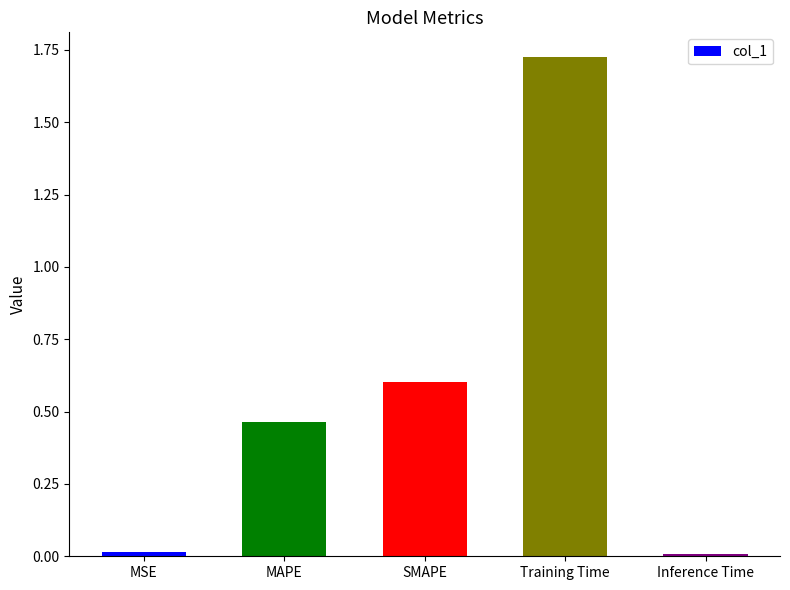

Are the bars horizontal?

No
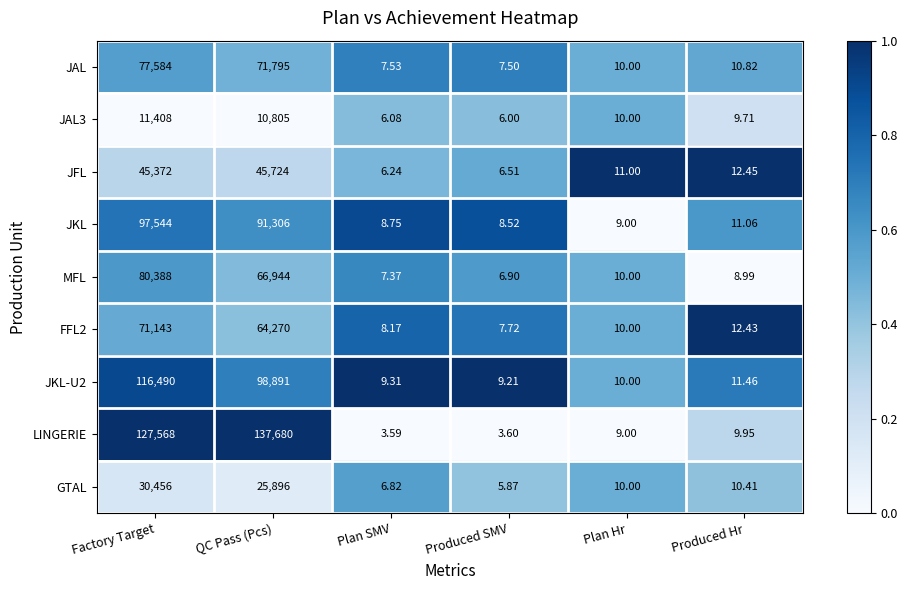

Is the value of JAL at Plan Hr greater than the value of JKL at Produced Hr?

No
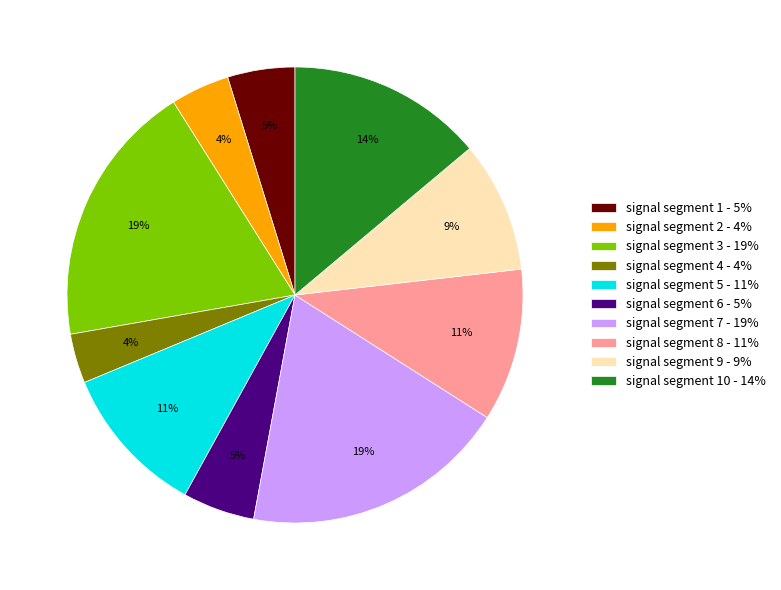

Which has a higher value, signal segment 5 - 11% or signal segment 2 - 4%?

signal segment 5 - 11%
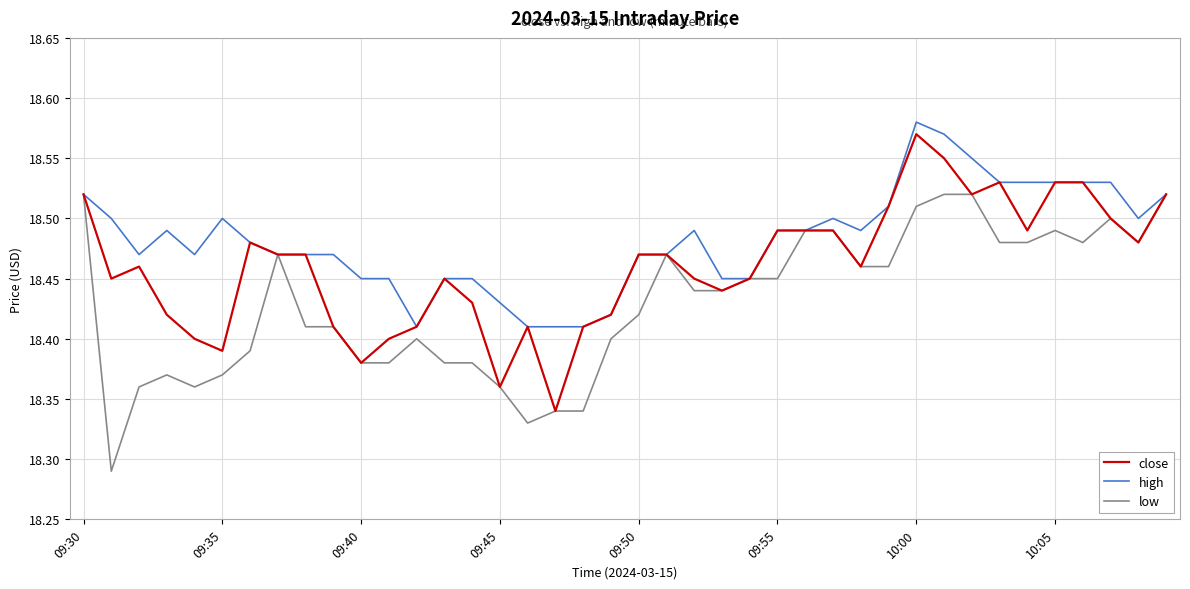

Rank the series by their average value, from lowest to highest.

low, close, high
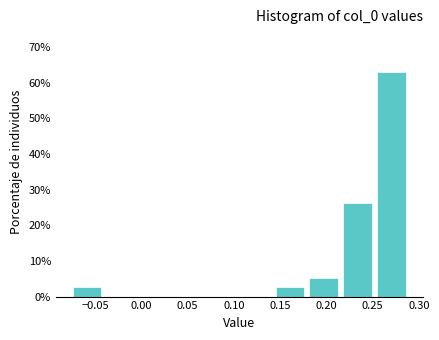

Reading left to right, list every bar in this chart as the range it spans on the x-axis followed by its height. Neither the bar edges nor the heights are printed on the chart, so give them approximately, as read against the axes.

-0.075 to -0.040: 3
-0.040 to -0.005: 0
-0.005 to 0.035: 0
0.035 to 0.070: 0
0.070 to 0.105: 0
0.105 to 0.140: 0
0.140 to 0.180: 3
0.180 to 0.215: 5
0.215 to 0.250: 26
0.250 to 0.290: 63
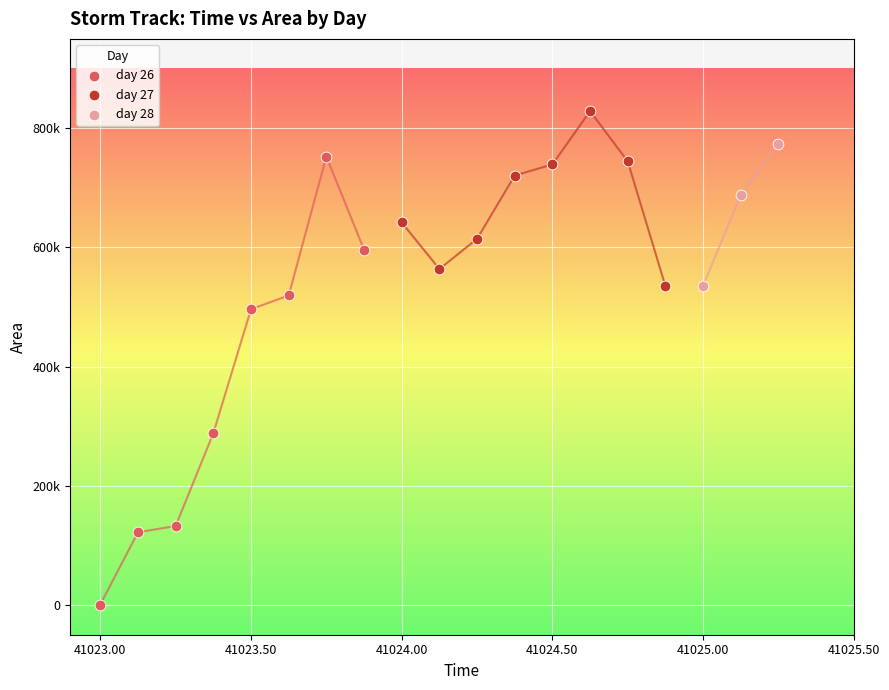

Which series reaches the maximum Y coordinate?

day 27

Instruction:
Copy every item above word for word, without the pictures.

Reply to the exercise:
Are the bars horizontal?

No

Is the value of JAL at Plan Hr greater than the value of JKL at Produced Hr?

No

Which has a higher value, signal segment 5 - 11% or signal segment 2 - 4%?

signal segment 5 - 11%

Rank the series by their average value, from lowest to highest.

low, close, high

Reading left to right, list every bar in this chart as the range it spans on the x-axis followed by its height. Neither the bar edges nor the heights are printed on the chart, so give them approximately, as read against the axes.

-0.075 to -0.040: 3
-0.040 to -0.005: 0
-0.005 to 0.035: 0
0.035 to 0.070: 0
0.070 to 0.105: 0
0.105 to 0.140: 0
0.140 to 0.180: 3
0.180 to 0.215: 5
0.215 to 0.250: 26
0.250 to 0.290: 63

Which series reaches the maximum Y coordinate?

day 27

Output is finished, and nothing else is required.